Millions of Americans will be working from home this spring in order to self-isolate during the coronavirus pandemic. Many might be wondering if they can deduct home office expenses from their taxes and the answer is: it depends. While the self-employed and freelancers are allowed to deduct a portion of their office expenses as long as they use the room solely as a workspace, most W2 employees won’t qualify for the deduction. Ultimately, it depends on your specific situation, including what type of work you do and whether or not you use your office for other activities.
Home office deduction requirements
The IRS has a variety of requirements when it comes to your eligibility for the home office deduction. These include:
- Regular and exclusive use — As a general rule, you can’t use your home office for anything except work if you’re going to deduct it on your tax return. If you work out of a kitchen or bedroom, for example, those rooms wouldn’t qualify. The space also won’t qualify if you use your office for other activities unrelated to work.
- Workspace requirements — The office must be either your principal place of business, a place where you meet clients or customers or a freestanding building (like a garage or a studio). If you have another place of business where you do the majority of your work and you don’t meet with clients and customers in your home, you probably won’t be able to deduct your home office.
- Self-employed — Many self-employed people qualify for the home office deduction, as long as they use a dedicated office exclusively for work-related purposes.
- Employees — Employees of other businesses don’t qualify for the home office deduction since they are no longer allowed to claim employee expenses for business use on their tax returns.
Many people working from home during the pandemic won’t qualify since they are still W2 employees working remotely. In many cases, self-employed business owners and independent contractors may be able to deduct home office expenses, as long as they used their office exclusively for work. It’s not a good idea to claim the home office deduction if you don’t use your office exclusively for work – if you’re audited, you’ll have to prove to the IRS that you don’t use the room for any other purpose.
Even people who don’t qualify for the home office deduction, however, may be eligible for a variety of other deductions when it comes time to do their taxes. These include:
- State and local tax deductions
- Home mortgage tax deductions
- Charitable donations tax deductions
- Student loan interest deductions
- Medical and dental expense deductions
Freelancers and the self-employed can also deduct a variety of other business expenses besides their home office. These include:
- Professional development costs
- Website costs
- Software costs
- Mileage and travel expenses
- Office supplies
How to track your expenses
If you do qualify for a home office deduction, you’ll want to track your expenses in order to get the biggest deduction possible, as well as to protect yourself in the case of an audit. If you use the simplified option when it comes to the home office tax deduction, you can deduct $5 per square foot of your home office. The regular method lets you deduct a portion of the expenses related to the office, including mortgage interest, insurance, utilities, repairs and depreciation.
In general, it’s a good idea to keep all potentially deductible expenses organized in one place. This can take the form of a physical notebook or folder where you jot down expenses and store receipts or it can be a digital folder in your email or on your computer where you keep track of things you might want to deduct. It’s important to retain proof of any expenses that you intend to deduct. This not only makes it easier to add everything up at tax time, but also protects you in the case of an audit. You should never claim any false expenses or inflate expenses in order to claim a deduction.
How to deduct home office expenses from your taxes
In order to deduct home office expenses, you’ll need to list them when you file your taxes. If you use tax software to file your taxes each year, it will usually prompt you to list any deductions you may be eligible for. Tax software like H&R Block, TurboTax, TaxAct and TaxSlayer can all help you take advantage of any potential deductions. If you choose to use tax software, make sure to take advantage of any free file programs you may be eligible for. If you make $69,000 or less, you may be eligible to file your taxes for free, even if you’re self-employed or have a more complicated tax situation.
If you choose to file your taxes by paper or get help from a tax preparer, you can still take advantage of the home office deduction. You’ll have to file Form 8829, Expenses for Business Use of Your Home.

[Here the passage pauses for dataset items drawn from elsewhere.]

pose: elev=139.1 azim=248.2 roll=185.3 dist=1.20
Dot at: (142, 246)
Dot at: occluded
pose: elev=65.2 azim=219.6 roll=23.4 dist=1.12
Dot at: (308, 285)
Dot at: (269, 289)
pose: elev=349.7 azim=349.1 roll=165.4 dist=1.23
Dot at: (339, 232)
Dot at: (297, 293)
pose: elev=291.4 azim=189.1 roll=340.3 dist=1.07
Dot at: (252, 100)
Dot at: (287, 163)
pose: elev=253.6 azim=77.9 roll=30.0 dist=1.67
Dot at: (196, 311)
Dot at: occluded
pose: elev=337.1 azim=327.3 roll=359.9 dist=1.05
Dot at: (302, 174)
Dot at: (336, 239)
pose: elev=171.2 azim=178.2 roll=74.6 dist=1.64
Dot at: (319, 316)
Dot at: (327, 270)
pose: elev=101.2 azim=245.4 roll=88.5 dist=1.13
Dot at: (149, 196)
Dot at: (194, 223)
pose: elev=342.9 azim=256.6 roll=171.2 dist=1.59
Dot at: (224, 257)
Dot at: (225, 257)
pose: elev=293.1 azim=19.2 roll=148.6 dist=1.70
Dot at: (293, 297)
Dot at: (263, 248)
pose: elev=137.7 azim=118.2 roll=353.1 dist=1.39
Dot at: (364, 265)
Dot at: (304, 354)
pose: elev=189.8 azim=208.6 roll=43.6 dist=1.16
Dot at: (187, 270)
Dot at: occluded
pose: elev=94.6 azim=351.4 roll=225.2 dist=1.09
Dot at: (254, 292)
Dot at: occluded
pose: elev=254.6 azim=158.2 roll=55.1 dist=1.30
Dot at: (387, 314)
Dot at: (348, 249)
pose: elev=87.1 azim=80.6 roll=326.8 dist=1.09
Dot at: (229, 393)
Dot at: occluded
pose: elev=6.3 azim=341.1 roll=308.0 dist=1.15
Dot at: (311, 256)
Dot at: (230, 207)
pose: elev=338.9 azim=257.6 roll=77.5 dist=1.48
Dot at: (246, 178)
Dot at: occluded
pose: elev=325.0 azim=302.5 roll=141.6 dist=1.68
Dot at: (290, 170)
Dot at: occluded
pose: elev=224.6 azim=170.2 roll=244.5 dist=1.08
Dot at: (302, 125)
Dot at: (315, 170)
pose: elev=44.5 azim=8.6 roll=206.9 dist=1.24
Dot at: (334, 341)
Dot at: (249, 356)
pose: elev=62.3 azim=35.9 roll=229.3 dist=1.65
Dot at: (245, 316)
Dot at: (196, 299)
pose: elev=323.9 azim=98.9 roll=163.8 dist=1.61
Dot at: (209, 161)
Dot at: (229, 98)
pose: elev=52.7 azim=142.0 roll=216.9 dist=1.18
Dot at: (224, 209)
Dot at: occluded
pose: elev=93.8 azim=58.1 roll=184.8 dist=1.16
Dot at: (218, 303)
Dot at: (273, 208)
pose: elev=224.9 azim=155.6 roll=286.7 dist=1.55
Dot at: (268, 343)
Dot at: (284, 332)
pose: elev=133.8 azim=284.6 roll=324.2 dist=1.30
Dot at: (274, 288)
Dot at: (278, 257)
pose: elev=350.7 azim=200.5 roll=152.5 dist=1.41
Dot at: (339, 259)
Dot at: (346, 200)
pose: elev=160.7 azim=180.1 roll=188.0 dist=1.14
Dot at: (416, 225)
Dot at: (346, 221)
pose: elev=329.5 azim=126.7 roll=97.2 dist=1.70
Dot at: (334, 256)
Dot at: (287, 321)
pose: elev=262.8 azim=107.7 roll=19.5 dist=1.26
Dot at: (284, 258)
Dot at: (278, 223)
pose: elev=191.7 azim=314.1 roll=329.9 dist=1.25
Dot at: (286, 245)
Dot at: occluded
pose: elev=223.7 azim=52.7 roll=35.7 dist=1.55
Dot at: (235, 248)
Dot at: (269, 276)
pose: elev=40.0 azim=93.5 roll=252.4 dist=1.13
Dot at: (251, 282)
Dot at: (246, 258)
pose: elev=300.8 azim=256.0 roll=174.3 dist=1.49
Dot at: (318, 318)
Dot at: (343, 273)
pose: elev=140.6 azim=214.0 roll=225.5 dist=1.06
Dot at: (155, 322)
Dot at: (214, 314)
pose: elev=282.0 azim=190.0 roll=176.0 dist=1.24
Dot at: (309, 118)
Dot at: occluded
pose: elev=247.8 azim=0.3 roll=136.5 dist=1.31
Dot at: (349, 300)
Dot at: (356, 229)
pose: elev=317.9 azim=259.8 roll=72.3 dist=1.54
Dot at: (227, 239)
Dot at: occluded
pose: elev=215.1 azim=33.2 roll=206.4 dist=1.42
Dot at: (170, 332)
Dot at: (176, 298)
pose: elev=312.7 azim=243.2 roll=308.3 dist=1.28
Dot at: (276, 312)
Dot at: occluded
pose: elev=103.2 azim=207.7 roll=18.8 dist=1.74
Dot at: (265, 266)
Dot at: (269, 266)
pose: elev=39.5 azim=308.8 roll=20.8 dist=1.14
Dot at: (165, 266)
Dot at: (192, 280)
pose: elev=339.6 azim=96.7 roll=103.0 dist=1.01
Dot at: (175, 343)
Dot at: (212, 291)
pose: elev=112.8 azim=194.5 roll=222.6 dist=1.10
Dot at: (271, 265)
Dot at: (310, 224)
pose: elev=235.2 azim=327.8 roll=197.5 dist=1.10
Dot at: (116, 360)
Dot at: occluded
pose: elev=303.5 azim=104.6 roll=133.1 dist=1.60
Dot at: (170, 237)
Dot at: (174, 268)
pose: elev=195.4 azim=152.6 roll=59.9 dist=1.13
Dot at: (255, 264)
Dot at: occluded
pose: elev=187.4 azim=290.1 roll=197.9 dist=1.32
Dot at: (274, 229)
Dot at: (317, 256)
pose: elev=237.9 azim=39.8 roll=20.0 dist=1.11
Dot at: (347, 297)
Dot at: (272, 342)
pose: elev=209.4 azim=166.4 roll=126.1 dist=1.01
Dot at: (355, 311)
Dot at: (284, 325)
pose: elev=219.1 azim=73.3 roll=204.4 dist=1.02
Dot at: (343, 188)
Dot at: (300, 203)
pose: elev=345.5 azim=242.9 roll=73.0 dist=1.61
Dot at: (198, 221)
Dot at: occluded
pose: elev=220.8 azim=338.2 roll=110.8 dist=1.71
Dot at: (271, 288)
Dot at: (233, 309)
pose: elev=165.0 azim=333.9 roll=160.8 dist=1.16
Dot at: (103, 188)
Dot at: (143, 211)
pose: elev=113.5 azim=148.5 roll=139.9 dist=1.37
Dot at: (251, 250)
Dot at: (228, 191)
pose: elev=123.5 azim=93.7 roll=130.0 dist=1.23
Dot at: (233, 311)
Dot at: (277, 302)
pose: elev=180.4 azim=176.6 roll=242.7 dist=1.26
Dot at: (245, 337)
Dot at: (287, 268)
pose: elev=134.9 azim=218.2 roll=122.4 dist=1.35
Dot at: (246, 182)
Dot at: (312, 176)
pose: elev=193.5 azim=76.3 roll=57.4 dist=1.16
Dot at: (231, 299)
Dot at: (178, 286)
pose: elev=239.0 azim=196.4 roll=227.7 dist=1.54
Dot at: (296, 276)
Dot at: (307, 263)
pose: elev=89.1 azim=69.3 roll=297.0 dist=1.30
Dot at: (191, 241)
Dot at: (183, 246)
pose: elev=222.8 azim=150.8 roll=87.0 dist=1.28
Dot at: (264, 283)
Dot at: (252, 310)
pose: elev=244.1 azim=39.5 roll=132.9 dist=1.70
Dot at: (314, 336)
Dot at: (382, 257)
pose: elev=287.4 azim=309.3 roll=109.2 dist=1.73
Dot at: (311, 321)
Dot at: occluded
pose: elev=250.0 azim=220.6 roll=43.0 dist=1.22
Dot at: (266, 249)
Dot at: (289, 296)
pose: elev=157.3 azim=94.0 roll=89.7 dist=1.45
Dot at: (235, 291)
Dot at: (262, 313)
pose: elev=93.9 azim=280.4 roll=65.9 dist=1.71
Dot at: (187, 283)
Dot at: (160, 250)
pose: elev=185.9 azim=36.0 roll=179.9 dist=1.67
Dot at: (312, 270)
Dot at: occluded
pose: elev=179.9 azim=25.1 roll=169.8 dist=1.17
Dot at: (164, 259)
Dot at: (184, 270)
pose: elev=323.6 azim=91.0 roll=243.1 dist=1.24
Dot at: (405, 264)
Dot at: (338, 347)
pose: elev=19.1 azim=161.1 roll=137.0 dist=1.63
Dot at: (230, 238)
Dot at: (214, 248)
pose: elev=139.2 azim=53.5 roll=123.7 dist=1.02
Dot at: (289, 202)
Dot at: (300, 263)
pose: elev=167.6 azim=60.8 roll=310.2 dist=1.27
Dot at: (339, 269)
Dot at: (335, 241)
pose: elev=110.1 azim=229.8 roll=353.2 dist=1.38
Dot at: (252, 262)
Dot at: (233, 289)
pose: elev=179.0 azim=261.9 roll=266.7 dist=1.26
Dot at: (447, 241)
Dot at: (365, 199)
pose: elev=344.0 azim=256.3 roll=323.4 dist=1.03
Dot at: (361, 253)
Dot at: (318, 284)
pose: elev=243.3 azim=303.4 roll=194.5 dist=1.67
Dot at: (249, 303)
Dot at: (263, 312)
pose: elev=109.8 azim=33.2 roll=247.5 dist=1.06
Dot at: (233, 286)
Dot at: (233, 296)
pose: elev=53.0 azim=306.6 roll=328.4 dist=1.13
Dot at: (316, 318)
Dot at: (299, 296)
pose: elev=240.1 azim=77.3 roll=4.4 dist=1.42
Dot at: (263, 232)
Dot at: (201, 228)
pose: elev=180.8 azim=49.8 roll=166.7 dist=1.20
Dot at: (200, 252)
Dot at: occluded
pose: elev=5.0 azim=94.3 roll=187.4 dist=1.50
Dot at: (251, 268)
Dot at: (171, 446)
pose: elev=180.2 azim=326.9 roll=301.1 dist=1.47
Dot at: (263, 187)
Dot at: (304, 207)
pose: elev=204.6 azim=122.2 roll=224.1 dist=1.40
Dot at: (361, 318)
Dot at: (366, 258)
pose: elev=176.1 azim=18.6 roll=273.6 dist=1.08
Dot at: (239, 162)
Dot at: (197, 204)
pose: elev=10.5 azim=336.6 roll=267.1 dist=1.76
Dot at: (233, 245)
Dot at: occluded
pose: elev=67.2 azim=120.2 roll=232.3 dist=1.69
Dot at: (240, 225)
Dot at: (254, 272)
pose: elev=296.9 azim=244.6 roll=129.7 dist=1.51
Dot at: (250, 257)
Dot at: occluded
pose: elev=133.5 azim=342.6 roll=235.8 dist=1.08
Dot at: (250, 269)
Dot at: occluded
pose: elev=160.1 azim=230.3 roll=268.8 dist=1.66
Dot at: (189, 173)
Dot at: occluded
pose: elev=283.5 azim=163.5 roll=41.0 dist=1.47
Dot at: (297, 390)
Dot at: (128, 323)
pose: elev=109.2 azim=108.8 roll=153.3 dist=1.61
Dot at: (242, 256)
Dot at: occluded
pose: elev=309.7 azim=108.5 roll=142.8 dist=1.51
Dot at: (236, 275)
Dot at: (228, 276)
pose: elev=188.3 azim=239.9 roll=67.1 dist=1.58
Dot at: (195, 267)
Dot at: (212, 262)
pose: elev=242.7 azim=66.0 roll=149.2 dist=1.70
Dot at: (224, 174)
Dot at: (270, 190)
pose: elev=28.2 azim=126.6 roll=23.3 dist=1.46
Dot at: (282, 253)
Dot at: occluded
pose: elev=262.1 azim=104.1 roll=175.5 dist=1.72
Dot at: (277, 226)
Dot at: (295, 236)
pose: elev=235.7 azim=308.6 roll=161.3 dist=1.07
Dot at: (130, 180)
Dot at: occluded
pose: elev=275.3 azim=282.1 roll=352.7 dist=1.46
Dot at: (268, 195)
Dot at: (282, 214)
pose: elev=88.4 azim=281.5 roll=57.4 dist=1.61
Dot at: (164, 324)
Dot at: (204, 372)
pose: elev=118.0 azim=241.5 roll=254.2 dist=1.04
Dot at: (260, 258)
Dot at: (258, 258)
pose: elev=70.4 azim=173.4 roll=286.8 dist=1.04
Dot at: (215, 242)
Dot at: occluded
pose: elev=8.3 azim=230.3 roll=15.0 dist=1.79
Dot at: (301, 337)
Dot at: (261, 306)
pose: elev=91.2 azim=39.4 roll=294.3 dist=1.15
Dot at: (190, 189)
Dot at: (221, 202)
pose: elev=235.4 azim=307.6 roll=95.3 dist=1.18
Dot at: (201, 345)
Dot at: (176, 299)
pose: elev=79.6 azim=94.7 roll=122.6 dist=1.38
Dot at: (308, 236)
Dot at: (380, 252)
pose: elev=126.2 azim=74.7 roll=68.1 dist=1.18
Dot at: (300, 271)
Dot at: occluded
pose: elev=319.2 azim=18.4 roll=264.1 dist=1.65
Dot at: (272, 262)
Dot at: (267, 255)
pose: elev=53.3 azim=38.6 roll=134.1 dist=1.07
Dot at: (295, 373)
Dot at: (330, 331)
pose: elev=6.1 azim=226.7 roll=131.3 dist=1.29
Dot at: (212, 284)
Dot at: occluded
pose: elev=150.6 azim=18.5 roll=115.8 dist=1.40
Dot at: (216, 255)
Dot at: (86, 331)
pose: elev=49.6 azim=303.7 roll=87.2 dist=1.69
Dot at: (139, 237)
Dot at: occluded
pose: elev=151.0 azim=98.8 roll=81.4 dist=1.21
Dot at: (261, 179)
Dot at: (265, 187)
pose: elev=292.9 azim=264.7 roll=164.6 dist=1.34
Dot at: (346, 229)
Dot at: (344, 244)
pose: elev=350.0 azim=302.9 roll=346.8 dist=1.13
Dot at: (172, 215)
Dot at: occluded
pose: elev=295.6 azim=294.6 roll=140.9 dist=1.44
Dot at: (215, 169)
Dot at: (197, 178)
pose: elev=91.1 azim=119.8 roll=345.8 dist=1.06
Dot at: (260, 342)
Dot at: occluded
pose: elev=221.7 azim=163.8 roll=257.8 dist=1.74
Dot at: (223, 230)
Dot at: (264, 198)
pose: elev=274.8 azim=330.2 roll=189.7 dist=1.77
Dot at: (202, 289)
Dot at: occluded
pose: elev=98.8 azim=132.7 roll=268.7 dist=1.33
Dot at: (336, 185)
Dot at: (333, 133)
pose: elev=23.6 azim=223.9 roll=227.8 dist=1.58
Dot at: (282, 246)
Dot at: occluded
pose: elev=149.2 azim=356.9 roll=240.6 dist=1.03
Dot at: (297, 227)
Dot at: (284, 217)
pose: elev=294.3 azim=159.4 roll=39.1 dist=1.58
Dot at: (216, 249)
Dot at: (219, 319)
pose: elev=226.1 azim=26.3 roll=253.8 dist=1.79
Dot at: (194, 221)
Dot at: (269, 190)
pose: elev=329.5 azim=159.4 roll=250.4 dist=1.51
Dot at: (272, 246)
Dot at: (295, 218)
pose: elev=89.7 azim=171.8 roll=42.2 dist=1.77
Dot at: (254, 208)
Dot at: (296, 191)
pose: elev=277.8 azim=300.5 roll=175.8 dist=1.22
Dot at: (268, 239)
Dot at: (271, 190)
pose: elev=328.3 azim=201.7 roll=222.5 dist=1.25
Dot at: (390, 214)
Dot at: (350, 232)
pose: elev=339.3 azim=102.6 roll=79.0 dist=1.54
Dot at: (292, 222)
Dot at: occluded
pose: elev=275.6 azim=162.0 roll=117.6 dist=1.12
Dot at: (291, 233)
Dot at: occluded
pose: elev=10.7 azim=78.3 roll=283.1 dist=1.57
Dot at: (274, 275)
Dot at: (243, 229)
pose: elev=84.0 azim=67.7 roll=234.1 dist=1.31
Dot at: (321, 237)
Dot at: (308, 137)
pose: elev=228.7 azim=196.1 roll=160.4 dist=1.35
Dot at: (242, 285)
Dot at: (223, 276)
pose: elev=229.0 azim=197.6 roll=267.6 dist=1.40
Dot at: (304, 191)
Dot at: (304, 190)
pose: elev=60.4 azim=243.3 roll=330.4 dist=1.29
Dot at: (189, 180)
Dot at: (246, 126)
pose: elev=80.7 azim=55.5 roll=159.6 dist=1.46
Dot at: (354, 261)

Make sure to take advantage of any other related deductions as well, like utilities, bills and more.
The bottom line
If you work from home and are self-employed, you may be able to deduct your home office on your taxes. In order to be eligible for the home office deduction, you should use your home office exclusively for work-related activities. The office should be either your primary place of business, a space where you meet clients and customers, or a freestanding building like a garage or shed. Only claim the home office deduction if you’re sure you qualify – you may have to prove it in the case of an audit.
Even if you don’t qualify for the home office deduction, there are still a variety of other deductions that you may be able to take advantage of. If you’re self-employed, you can deduct all kinds of business expenses, including professional development, office supplies, website and marketing costs, equipment like computers and more. If you’re a W2 employee who works from home, you probably won’t be able to deduct office expenses, however. It’s also important to keep in mind that the standard deduction is $12,200 for 2019 taxes, so you may not have enough expenses to make itemizing worth it. If you’re not sure whether or not you qualify for a specific deduction, you should check with a tax professional before claiming it on your tax return.